» Task prompt
Given the listing below, the answer must be only the number of lines containing the string "after".

» Data to use
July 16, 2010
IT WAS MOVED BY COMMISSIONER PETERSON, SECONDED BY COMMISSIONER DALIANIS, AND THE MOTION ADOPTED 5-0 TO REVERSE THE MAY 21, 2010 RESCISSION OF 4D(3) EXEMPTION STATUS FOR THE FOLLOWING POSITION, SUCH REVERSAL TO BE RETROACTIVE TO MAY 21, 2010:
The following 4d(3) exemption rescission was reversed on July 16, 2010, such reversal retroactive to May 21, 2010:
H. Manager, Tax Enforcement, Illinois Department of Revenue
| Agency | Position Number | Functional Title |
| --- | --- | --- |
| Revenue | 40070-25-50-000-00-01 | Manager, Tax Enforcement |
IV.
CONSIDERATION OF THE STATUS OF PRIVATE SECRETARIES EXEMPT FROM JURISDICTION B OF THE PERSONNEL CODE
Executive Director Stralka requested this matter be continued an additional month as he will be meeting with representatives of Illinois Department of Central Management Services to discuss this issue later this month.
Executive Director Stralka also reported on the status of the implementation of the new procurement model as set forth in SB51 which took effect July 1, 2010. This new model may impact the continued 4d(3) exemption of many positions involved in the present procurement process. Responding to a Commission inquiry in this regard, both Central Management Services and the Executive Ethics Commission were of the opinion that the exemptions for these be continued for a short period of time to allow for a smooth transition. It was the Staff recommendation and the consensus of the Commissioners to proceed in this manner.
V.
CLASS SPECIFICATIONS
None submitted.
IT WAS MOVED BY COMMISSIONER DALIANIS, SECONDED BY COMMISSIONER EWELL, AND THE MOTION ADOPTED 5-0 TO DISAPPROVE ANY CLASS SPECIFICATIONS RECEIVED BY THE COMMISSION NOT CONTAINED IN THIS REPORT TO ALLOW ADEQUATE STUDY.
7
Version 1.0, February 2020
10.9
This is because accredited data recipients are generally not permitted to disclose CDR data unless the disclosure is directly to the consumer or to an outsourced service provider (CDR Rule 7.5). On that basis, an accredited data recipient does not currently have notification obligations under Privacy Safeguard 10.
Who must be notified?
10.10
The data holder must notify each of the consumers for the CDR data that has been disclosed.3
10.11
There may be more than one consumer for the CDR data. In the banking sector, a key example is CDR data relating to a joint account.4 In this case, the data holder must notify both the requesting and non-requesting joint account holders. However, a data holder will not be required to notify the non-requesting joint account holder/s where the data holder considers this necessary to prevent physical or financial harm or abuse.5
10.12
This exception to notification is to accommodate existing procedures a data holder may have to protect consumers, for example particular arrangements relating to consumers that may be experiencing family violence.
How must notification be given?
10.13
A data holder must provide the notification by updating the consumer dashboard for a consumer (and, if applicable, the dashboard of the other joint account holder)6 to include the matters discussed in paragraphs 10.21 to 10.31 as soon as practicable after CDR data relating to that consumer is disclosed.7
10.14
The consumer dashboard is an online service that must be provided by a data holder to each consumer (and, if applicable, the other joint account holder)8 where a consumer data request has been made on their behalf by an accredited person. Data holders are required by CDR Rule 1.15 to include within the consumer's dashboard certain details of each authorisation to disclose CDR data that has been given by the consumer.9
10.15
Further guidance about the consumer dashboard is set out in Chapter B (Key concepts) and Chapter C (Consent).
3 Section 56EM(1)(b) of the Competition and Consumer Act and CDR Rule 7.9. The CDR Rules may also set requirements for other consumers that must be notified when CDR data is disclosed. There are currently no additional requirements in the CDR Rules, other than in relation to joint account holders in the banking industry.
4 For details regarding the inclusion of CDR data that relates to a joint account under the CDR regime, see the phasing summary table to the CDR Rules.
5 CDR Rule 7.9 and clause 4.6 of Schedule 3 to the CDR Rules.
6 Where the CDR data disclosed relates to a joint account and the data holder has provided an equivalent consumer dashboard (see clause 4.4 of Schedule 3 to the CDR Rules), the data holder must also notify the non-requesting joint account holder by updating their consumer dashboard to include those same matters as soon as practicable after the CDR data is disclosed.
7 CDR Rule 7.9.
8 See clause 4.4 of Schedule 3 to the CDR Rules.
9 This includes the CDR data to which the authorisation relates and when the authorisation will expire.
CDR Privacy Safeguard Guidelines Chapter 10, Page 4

» Solution to the exercise
2